Um dos combates travados na prática marcial, é o combate interno.
Sobre interno, podemos abordar por duas perspectivas.
Uma é a ocidental, que considera a perspectiva do estado. Portanto, interno é o que está dentro.
Outra é a oriental, que considera o movimento, então, o que vai para dentro.

Considerando a perspectiva ocidental, podemos dizer que combate interno é estar diante de seus “demônios.”
Por demônio, me refiro a todo e qualquer sensação ou sentimento que nos atrapalhe a evolução.

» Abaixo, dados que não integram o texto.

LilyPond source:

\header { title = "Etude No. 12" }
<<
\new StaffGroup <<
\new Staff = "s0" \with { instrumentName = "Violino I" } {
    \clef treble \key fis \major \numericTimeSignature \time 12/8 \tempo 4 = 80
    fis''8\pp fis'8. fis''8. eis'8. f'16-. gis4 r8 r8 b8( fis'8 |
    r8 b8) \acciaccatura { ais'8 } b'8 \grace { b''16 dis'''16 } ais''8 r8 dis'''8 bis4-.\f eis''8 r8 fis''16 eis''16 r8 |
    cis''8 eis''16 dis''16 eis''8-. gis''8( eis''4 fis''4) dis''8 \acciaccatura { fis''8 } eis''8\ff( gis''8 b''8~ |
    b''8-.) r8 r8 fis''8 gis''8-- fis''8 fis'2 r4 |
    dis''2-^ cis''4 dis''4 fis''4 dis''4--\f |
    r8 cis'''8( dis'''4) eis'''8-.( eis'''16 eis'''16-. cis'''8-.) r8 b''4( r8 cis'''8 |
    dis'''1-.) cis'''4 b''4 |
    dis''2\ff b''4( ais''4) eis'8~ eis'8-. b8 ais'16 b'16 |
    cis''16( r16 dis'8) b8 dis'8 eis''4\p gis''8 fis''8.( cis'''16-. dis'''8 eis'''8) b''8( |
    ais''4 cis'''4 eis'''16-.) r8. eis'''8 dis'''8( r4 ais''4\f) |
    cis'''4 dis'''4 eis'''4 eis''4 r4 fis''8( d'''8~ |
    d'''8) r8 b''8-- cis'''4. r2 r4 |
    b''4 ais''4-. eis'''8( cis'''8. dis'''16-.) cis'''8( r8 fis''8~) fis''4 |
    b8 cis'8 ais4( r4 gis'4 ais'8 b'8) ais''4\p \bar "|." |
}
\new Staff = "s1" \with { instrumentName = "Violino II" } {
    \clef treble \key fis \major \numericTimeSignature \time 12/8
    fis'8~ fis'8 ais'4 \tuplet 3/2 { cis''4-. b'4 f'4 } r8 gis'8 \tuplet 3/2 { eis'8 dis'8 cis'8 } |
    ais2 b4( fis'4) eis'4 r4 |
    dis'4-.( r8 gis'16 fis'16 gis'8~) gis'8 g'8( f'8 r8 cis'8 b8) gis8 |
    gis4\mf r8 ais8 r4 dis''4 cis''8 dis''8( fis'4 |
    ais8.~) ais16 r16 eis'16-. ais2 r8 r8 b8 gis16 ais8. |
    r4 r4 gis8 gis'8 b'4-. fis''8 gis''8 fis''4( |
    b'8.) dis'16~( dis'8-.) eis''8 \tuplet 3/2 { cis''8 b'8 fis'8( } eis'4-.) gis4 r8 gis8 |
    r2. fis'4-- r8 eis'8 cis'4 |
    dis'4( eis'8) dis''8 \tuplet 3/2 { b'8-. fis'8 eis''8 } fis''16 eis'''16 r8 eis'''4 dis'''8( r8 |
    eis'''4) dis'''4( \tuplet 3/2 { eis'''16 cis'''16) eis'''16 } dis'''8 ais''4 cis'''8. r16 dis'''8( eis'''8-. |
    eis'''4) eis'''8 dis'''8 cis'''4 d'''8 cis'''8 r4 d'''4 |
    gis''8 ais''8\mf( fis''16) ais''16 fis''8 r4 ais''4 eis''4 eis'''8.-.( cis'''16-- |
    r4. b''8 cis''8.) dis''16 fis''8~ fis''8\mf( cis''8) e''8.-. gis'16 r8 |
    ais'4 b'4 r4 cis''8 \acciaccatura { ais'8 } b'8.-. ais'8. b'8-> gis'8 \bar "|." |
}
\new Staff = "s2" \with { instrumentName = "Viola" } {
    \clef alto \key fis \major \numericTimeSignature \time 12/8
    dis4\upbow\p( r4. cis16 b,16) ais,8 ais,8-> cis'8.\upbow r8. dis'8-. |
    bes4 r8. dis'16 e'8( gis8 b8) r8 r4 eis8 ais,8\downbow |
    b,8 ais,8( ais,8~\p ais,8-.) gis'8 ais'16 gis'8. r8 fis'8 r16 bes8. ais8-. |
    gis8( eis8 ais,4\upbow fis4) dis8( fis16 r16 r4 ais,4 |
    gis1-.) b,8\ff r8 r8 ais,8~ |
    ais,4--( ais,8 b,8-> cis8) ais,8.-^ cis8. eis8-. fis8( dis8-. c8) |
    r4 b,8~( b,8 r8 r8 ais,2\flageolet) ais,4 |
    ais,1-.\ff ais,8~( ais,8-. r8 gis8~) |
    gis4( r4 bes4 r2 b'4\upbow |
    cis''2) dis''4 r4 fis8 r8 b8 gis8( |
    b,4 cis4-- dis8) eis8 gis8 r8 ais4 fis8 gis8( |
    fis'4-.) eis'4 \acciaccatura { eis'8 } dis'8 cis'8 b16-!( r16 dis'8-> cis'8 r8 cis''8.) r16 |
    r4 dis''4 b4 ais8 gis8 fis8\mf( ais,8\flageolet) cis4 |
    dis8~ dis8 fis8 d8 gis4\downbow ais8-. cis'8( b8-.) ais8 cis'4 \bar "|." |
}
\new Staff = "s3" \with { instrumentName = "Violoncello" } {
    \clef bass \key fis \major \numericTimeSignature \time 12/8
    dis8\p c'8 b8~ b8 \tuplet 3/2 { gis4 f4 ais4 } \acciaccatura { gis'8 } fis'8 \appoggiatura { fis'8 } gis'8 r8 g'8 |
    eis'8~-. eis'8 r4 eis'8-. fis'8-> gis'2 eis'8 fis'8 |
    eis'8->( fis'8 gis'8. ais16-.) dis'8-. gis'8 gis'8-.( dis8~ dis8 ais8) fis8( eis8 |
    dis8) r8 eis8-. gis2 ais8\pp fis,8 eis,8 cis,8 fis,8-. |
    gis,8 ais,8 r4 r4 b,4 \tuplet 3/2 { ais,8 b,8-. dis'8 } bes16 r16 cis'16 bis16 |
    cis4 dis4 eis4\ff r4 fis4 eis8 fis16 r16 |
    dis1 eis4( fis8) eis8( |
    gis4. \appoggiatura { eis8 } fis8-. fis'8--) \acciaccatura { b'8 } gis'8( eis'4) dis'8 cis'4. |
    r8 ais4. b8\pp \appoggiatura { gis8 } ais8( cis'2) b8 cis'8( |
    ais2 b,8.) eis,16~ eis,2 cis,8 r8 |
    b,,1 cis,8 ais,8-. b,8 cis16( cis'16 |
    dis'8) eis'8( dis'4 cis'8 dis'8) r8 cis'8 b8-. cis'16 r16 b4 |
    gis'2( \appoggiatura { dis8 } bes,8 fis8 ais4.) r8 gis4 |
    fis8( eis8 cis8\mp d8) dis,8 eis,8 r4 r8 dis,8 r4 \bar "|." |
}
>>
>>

Podemos citar medo, angústia, ansiedade e outros. Mas talvez estas não sejam a questão.
Estar diante seu seu próprio demônio é interagir com o que mais nos assusta individualmente, portanto, os sentimentos comuns podem não ser suficientes para expressar do que de fato tratamos.
No caso da perspectiva oriental, o combate simbólico trata do que vem de fora pra dentro.
Pode ser um golpe, uma opinião mal posta ou qualquer tipo de estrutura que nos obrigue a negá-la.
Está negativa é na verdade a comprovação da fraqueza do indivíduo em tal cenário.
Por isso, Patriarca Moy Yat dizia que se pode medir a grandeza de um homem por sua capacidade de aguentar coisas.
Me parece que as duas perspectivas colocam o indivíduo em foco. Sendo assim, ele ou ela tem a incumbência de lidar com sua dificuldade.
Em outras palavras, em uma guerra interna, não cabe desculpar a si, ou, mais ainda, culpar à outrem.